2. The BBC’s Springwatch series has been running since 2005. On paper it sounds a little weird – wildlife experts sitting round, night after night, watching animals being born and talking about it. In practice, it’s pretty magical viewing, and continues to attract large audiences. It’s wholesome, natural, feelgood.

Idea

The insights gathered around Spring were brought to life by spoofing a British TV institution synonymous with the season – BBC Springwatch.

Like no other, the programme charts the new beginnings of British wildlife during the changing of the seasons. Recreating the format as ‘Lidl Springspotters’ allowed Lidl to tap into the nation’s optimism around new beginnings, and to feature a wide range of products beyond the usual focus on Easter chocolate – from the abundance of Spring foods to the first tentative BBQ of the year.

To cover the whole season, media spend was smoothed out across an 8 week period, in contrast to competitors’ frenzied 3 week bursts.

Social listening helped finetune campaign messaging to reflect realtime sentiment around Spring moments as they occurred. Then linked them to the most relevant products. For example, cocoa during an unexpected cold snap, baking products in rainy school holidays.

Strategy

Three pieces of data unlocked the breakthrough:

1. Media spend analysis

Easter is undoubtedly a peak on the retail calendar, but it’s a short one. A lot of marketing effort goes into a crowded sales spike (£40m spend in the 3 weeks around Easter, compared with £18m for the following 3 weeks).
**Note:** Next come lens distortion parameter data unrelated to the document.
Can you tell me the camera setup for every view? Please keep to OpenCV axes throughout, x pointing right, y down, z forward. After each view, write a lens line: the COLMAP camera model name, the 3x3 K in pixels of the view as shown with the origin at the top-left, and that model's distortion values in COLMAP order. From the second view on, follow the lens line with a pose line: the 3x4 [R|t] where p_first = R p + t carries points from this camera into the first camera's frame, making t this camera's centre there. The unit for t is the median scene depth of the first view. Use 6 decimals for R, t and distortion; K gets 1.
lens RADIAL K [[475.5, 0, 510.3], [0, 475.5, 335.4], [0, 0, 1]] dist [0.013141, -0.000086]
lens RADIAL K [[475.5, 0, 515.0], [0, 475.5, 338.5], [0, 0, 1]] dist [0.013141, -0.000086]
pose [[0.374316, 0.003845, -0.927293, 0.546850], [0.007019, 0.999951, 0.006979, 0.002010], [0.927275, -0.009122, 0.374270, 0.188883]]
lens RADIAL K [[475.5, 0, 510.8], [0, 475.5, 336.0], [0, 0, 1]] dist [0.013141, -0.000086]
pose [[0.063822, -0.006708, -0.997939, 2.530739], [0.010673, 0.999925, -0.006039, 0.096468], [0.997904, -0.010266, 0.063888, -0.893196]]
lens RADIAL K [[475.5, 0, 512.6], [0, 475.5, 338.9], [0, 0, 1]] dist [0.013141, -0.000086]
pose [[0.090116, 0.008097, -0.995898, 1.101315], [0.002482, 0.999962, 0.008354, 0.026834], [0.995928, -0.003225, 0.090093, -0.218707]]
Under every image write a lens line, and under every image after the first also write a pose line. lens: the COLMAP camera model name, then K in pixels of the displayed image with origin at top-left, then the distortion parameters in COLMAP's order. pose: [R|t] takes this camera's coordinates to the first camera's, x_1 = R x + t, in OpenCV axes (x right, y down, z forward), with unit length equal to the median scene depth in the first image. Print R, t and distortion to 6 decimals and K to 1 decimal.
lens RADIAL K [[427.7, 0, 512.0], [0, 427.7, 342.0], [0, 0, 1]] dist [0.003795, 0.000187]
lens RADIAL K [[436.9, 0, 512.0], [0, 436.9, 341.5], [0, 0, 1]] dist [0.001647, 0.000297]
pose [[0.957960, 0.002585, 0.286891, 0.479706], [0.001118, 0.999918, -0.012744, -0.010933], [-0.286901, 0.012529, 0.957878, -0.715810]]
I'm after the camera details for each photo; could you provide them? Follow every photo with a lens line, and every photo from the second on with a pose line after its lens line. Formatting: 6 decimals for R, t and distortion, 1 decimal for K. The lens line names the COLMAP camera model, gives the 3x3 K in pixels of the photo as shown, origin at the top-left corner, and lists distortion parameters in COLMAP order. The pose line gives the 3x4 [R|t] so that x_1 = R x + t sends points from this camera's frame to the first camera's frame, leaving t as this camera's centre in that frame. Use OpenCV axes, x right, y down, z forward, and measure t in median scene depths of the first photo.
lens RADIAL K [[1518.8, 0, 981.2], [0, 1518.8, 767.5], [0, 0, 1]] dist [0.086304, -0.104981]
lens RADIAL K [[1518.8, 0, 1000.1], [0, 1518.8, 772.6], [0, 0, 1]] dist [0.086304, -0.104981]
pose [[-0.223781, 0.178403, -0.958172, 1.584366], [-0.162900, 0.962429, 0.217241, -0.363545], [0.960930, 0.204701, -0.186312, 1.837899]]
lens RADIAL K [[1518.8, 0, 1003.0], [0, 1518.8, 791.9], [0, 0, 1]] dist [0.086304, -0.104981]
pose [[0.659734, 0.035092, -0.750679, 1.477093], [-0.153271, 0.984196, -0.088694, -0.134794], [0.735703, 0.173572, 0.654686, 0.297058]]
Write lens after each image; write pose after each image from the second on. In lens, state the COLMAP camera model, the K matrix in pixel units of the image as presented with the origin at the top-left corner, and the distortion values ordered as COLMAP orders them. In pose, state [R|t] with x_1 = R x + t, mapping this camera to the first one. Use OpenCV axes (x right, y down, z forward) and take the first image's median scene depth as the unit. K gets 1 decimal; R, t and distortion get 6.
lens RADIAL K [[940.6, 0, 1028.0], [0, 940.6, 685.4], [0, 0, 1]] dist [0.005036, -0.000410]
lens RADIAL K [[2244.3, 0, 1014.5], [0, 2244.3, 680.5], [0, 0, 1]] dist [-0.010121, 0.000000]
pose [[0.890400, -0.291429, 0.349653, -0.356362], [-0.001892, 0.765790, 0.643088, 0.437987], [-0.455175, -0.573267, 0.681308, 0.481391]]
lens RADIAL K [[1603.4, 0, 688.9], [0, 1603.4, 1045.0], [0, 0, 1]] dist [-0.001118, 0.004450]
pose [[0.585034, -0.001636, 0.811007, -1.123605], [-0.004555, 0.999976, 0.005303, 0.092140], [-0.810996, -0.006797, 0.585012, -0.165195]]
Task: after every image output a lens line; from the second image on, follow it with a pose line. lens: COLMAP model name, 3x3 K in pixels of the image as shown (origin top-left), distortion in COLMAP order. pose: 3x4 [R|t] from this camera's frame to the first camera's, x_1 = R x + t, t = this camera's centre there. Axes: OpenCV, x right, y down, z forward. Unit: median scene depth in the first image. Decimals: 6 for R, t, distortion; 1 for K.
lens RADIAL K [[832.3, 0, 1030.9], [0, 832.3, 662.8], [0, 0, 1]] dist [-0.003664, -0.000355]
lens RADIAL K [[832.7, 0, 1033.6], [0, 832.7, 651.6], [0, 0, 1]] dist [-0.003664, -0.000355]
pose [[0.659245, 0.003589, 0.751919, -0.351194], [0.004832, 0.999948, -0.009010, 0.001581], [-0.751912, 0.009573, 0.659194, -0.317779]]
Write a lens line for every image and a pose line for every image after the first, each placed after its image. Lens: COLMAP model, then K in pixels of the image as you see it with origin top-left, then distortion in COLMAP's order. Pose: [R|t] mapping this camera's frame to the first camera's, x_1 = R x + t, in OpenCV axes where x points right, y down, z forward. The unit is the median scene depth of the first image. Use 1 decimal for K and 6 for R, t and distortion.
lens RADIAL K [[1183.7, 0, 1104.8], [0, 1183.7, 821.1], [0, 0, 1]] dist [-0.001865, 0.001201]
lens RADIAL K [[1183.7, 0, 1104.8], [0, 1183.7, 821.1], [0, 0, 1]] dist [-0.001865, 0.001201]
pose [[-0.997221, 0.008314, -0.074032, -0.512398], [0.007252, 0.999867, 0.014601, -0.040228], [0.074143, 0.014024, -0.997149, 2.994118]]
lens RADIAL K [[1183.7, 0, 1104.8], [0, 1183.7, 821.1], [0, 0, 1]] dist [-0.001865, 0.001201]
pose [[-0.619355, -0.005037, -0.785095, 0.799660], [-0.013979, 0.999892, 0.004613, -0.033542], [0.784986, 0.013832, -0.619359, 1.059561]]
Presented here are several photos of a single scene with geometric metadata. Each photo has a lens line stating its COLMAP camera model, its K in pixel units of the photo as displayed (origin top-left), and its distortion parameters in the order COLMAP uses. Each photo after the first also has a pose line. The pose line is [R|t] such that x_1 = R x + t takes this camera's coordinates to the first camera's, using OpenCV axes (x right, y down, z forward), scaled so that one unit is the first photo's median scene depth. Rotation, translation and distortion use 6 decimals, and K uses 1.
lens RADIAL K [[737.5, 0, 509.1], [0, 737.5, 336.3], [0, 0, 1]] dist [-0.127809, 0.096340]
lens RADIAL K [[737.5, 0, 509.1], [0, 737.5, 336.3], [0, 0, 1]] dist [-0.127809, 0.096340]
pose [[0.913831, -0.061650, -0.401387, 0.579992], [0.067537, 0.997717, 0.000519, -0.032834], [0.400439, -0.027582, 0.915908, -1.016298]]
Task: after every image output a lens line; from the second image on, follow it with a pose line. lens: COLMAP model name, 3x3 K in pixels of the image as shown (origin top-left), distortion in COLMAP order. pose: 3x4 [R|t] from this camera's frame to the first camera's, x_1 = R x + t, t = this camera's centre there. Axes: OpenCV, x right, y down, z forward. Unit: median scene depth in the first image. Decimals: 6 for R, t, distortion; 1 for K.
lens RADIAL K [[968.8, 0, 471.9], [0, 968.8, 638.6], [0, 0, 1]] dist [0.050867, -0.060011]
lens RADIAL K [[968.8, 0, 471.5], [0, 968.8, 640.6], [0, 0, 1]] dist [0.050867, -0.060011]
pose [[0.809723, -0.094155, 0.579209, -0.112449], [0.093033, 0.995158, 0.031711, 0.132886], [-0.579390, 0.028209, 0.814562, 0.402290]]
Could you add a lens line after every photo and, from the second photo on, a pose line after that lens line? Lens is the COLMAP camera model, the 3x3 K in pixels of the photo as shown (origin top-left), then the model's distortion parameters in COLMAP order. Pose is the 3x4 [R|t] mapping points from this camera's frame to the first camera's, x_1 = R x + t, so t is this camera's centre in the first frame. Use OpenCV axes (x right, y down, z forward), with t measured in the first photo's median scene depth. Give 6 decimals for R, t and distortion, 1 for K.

Lidl couldn’t outspend, but it could double its share of voice if it talked outside these peak weeks.

2. Qualitative research

Focus groups highlighted 2 problems:

- most shoppers tend to do their Easter shop with their usual retailers, simply popping some extra Easter products into their regular basket

- Lidl’s range and quality wasn’t perceived to be good enough for the main Easter shop

3. Online social listening

Attempts to understand consumer motivations (based on the previous Easter) found very little conversation around Easter itself. Consumers didn’t appear to care about it as much as retailers. Conversely, there was lots more conversation around the broader time of year, Spring. And this conversation was very positive – painting Spring as a time of optimism, new beginnings, better weather, life blossoming.

The Breakthrough:

WHY OWN A WEEKEND – EASTER – WHEN YOU CAN OWN A SEASON – SPRING?

Outcome

Value Sales grew 11.7% YOY over the campaign period (8 weeks to 6th May) vs market growth of just 2.3%.

Equivalent to a YOY sales increase of £85m.

While competitors’ sales growth halted immediately post-Easter weekend, Lidl sales continued to grow impressively across the entire Spring season. The longer, smoothed-out media spend delivered a continued impact through April and into May.

An extra 525,000 shoppers visited Lidl stores over the campaign period YOY.

Misperceptions over range and quality were addressed.

The majority of this sales growth (96%) came from products outside the Easter aisle. However, there was surprisingly strong sales performance in Easter products too – Lidl was the fastest growing retailer in the Easter category in 2018 with +21.2% YOY sales growth.

Estimated ROMI in excess of 3:1. The £49.4m uplift (over and above that attributable to extra stores) was achieved with a media investment of £15m.